— JOB ITEM —
The entries below are to be repeated exactly, and their pictures left out.

● ● ● ● ●

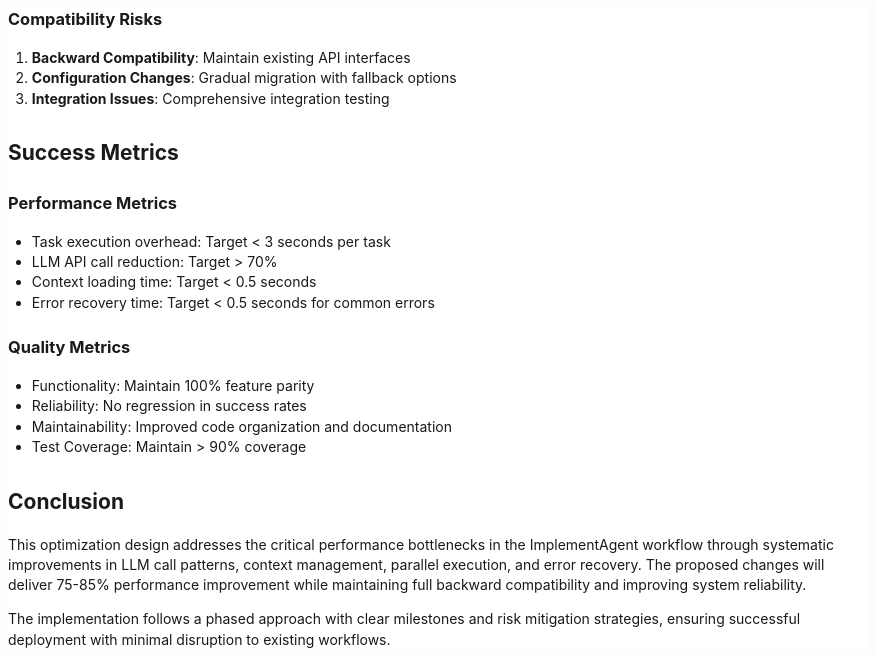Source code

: ### Compatibility Risks
1. **Backward Compatibility**: Maintain existing API interfaces
2. **Configuration Changes**: Gradual migration with fallback options
3. **Integration Issues**: Comprehensive integration testing

## Success Metrics

### Performance Metrics
- Task execution overhead: Target < 3 seconds per task
- LLM API call reduction: Target > 70%
- Context loading time: Target < 0.5 seconds
- Error recovery time: Target < 0.5 seconds for common errors

### Quality Metrics
- Functionality: Maintain 100% feature parity
- Reliability: No regression in success rates
- Maintainability: Improved code organization and documentation
- Test Coverage: Maintain > 90% coverage

## Conclusion

This optimization design addresses the critical performance bottlenecks in the ImplementAgent workflow through systematic improvements in LLM call patterns, context management, parallel execution, and error recovery. The proposed changes will deliver 75-85% performance improvement while maintaining full backward compatibility and improving system reliability.

The implementation follows a phased approach with clear milestones and risk mitigation strategies, ensuring successful deployment with minimal disruption to existing workflows.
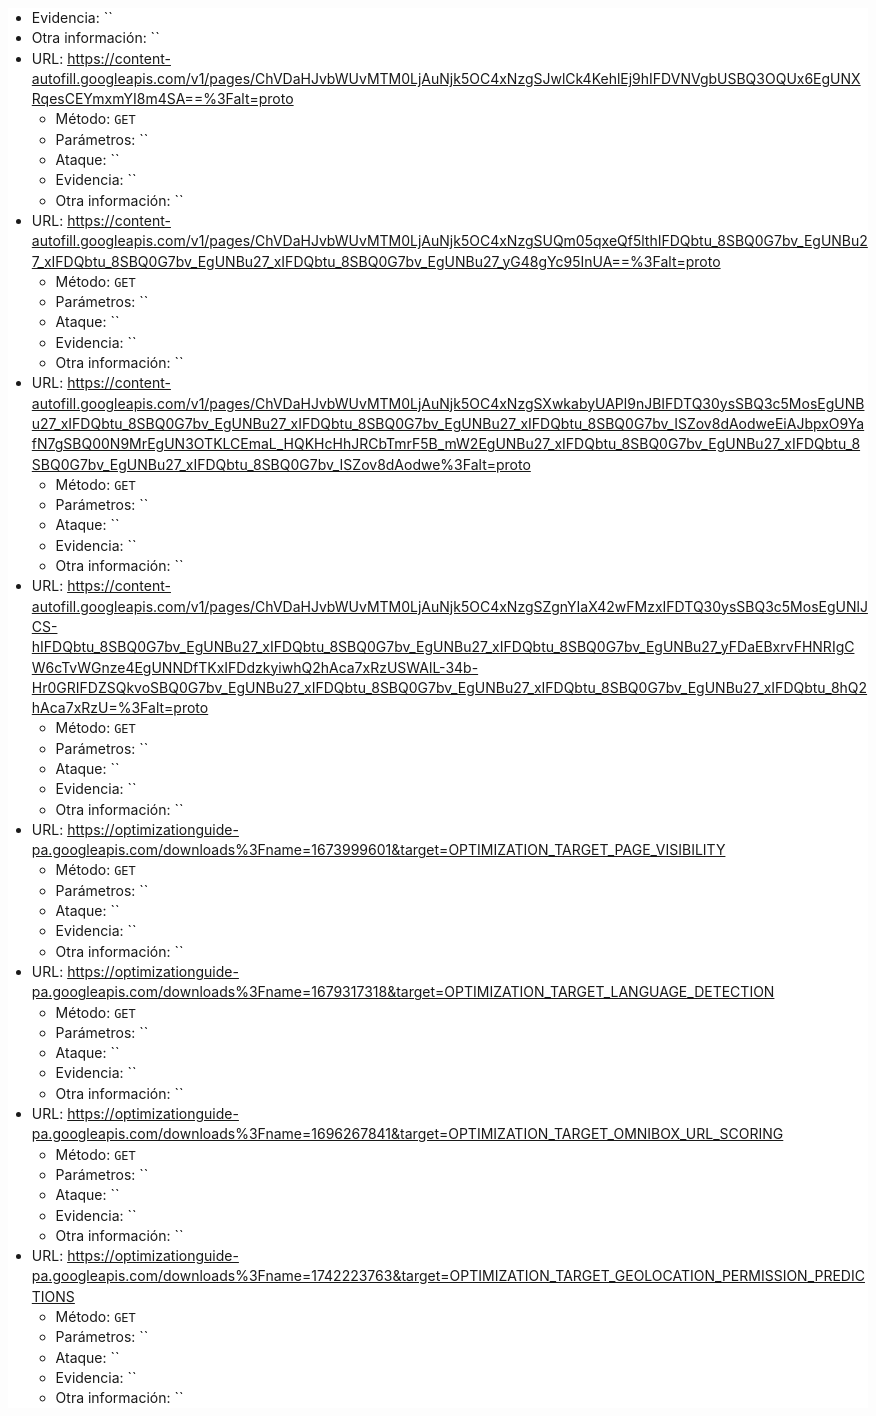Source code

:   * Evidencia: ``
  * Otra información: ``
* URL: https://content-autofill.googleapis.com/v1/pages/ChVDaHJvbWUvMTM0LjAuNjk5OC4xNzgSJwlCk4KehlEj9hIFDVNVgbUSBQ3OQUx6EgUNXRqesCEYmxmYI8m4SA==%3Falt=proto
  * Método: `GET`
  * Parámetros: ``
  * Ataque: ``
  * Evidencia: ``
  * Otra información: ``
* URL: https://content-autofill.googleapis.com/v1/pages/ChVDaHJvbWUvMTM0LjAuNjk5OC4xNzgSUQm05qxeQf5lthIFDQbtu_8SBQ0G7bv_EgUNBu27_xIFDQbtu_8SBQ0G7bv_EgUNBu27_xIFDQbtu_8SBQ0G7bv_EgUNBu27_yG48gYc95InUA==%3Falt=proto
  * Método: `GET`
  * Parámetros: ``
  * Ataque: ``
  * Evidencia: ``
  * Otra información: ``
* URL: https://content-autofill.googleapis.com/v1/pages/ChVDaHJvbWUvMTM0LjAuNjk5OC4xNzgSXwkabyUAPl9nJBIFDTQ30ysSBQ3c5MosEgUNBu27_xIFDQbtu_8SBQ0G7bv_EgUNBu27_xIFDQbtu_8SBQ0G7bv_EgUNBu27_xIFDQbtu_8SBQ0G7bv_ISZov8dAodweEiAJbpxO9YafN7gSBQ00N9MrEgUN3OTKLCEmaL_HQKHcHhJRCbTmrF5B_mW2EgUNBu27_xIFDQbtu_8SBQ0G7bv_EgUNBu27_xIFDQbtu_8SBQ0G7bv_EgUNBu27_xIFDQbtu_8SBQ0G7bv_ISZov8dAodwe%3Falt=proto
  * Método: `GET`
  * Parámetros: ``
  * Ataque: ``
  * Evidencia: ``
  * Otra información: ``
* URL: https://content-autofill.googleapis.com/v1/pages/ChVDaHJvbWUvMTM0LjAuNjk5OC4xNzgSZgnYIaX42wFMzxIFDTQ30ysSBQ3c5MosEgUNlJCS-hIFDQbtu_8SBQ0G7bv_EgUNBu27_xIFDQbtu_8SBQ0G7bv_EgUNBu27_xIFDQbtu_8SBQ0G7bv_EgUNBu27_yFDaEBxrvFHNRIgCW6cTvWGnze4EgUNNDfTKxIFDdzkyiwhQ2hAca7xRzUSWAlL-34b-Hr0GRIFDZSQkvoSBQ0G7bv_EgUNBu27_xIFDQbtu_8SBQ0G7bv_EgUNBu27_xIFDQbtu_8SBQ0G7bv_EgUNBu27_xIFDQbtu_8hQ2hAca7xRzU=%3Falt=proto
  * Método: `GET`
  * Parámetros: ``
  * Ataque: ``
  * Evidencia: ``
  * Otra información: ``
* URL: https://optimizationguide-pa.googleapis.com/downloads%3Fname=1673999601&target=OPTIMIZATION_TARGET_PAGE_VISIBILITY
  * Método: `GET`
  * Parámetros: ``
  * Ataque: ``
  * Evidencia: ``
  * Otra información: ``
* URL: https://optimizationguide-pa.googleapis.com/downloads%3Fname=1679317318&target=OPTIMIZATION_TARGET_LANGUAGE_DETECTION
  * Método: `GET`
  * Parámetros: ``
  * Ataque: ``
  * Evidencia: ``
  * Otra información: ``
* URL: https://optimizationguide-pa.googleapis.com/downloads%3Fname=1696267841&target=OPTIMIZATION_TARGET_OMNIBOX_URL_SCORING
  * Método: `GET`
  * Parámetros: ``
  * Ataque: ``
  * Evidencia: ``
  * Otra información: ``
* URL: https://optimizationguide-pa.googleapis.com/downloads%3Fname=1742223763&target=OPTIMIZATION_TARGET_GEOLOCATION_PERMISSION_PREDICTIONS
  * Método: `GET`
  * Parámetros: ``
  * Ataque: ``
  * Evidencia: ``
  * Otra información: ``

● ● ● ● ●

— SOLUTION TO THIS PROBLEM —
Source code

: ### Compatibility Risks
1. **Backward Compatibility**: Maintain existing API interfaces
2. **Configuration Changes**: Gradual migration with fallback options
3. **Integration Issues**: Comprehensive integration testing

## Success Metrics

### Performance Metrics
- Task execution overhead: Target < 3 seconds per task
- LLM API call reduction: Target > 70%
- Context loading time: Target < 0.5 seconds
- Error recovery time: Target < 0.5 seconds for common errors

### Quality Metrics
- Functionality: Maintain 100% feature parity
- Reliability: No regression in success rates
- Maintainability: Improved code organization and documentation
- Test Coverage: Maintain > 90% coverage

## Conclusion

This optimization design addresses the critical performance bottlenecks in the ImplementAgent workflow through systematic improvements in LLM call patterns, context management, parallel execution, and error recovery. The proposed changes will deliver 75-85% performance improvement while maintaining full backward compatibility and improving system reliability.

The implementation follows a phased approach with clear milestones and risk mitigation strategies, ensuring successful deployment with minimal disruption to existing workflows.
Source code

:   * Evidencia: ``
  * Otra información: ``
* URL: https://content-autofill.googleapis.com/v1/pages/ChVDaHJvbWUvMTM0LjAuNjk5OC4xNzgSJwlCk4KehlEj9hIFDVNVgbUSBQ3OQUx6EgUNXRqesCEYmxmYI8m4SA==%3Falt=proto
  * Método: `GET`
  * Parámetros: ``
  * Ataque: ``
  * Evidencia: ``
  * Otra información: ``
* URL: https://content-autofill.googleapis.com/v1/pages/ChVDaHJvbWUvMTM0LjAuNjk5OC4xNzgSUQm05qxeQf5lthIFDQbtu_8SBQ0G7bv_EgUNBu27_xIFDQbtu_8SBQ0G7bv_EgUNBu27_xIFDQbtu_8SBQ0G7bv_EgUNBu27_yG48gYc95InUA==%3Falt=proto
  * Método: `GET`
  * Parámetros: ``
  * Ataque: ``
  * Evidencia: ``
  * Otra información: ``
* URL: https://content-autofill.googleapis.com/v1/pages/ChVDaHJvbWUvMTM0LjAuNjk5OC4xNzgSXwkabyUAPl9nJBIFDTQ30ysSBQ3c5MosEgUNBu27_xIFDQbtu_8SBQ0G7bv_EgUNBu27_xIFDQbtu_8SBQ0G7bv_EgUNBu27_xIFDQbtu_8SBQ0G7bv_ISZov8dAodweEiAJbpxO9YafN7gSBQ00N9MrEgUN3OTKLCEmaL_HQKHcHhJRCbTmrF5B_mW2EgUNBu27_xIFDQbtu_8SBQ0G7bv_EgUNBu27_xIFDQbtu_8SBQ0G7bv_EgUNBu27_xIFDQbtu_8SBQ0G7bv_ISZov8dAodwe%3Falt=proto
  * Método: `GET`
  * Parámetros: ``
  * Ataque: ``
  * Evidencia: ``
  * Otra información: ``
* URL: https://content-autofill.googleapis.com/v1/pages/ChVDaHJvbWUvMTM0LjAuNjk5OC4xNzgSZgnYIaX42wFMzxIFDTQ30ysSBQ3c5MosEgUNlJCS-hIFDQbtu_8SBQ0G7bv_EgUNBu27_xIFDQbtu_8SBQ0G7bv_EgUNBu27_xIFDQbtu_8SBQ0G7bv_EgUNBu27_yFDaEBxrvFHNRIgCW6cTvWGnze4EgUNNDfTKxIFDdzkyiwhQ2hAca7xRzUSWAlL-34b-Hr0GRIFDZSQkvoSBQ0G7bv_EgUNBu27_xIFDQbtu_8SBQ0G7bv_EgUNBu27_xIFDQbtu_8SBQ0G7bv_EgUNBu27_xIFDQbtu_8hQ2hAca7xRzU=%3Falt=proto
  * Método: `GET`
  * Parámetros: ``
  * Ataque: ``
  * Evidencia: ``
  * Otra información: ``
* URL: https://optimizationguide-pa.googleapis.com/downloads%3Fname=1673999601&target=OPTIMIZATION_TARGET_PAGE_VISIBILITY
  * Método: `GET`
  * Parámetros: ``
  * Ataque: ``
  * Evidencia: ``
  * Otra información: ``
* URL: https://optimizationguide-pa.googleapis.com/downloads%3Fname=1679317318&target=OPTIMIZATION_TARGET_LANGUAGE_DETECTION
  * Método: `GET`
  * Parámetros: ``
  * Ataque: ``
  * Evidencia: ``
  * Otra información: ``
* URL: https://optimizationguide-pa.googleapis.com/downloads%3Fname=1696267841&target=OPTIMIZATION_TARGET_OMNIBOX_URL_SCORING
  * Método: `GET`
  * Parámetros: ``
  * Ataque: ``
  * Evidencia: ``
  * Otra información: ``
* URL: https://optimizationguide-pa.googleapis.com/downloads%3Fname=1742223763&target=OPTIMIZATION_TARGET_GEOLOCATION_PERMISSION_PREDICTIONS
  * Método: `GET`
  * Parámetros: ``
  * Ataque: ``
  * Evidencia: ``
  * Otra información: ``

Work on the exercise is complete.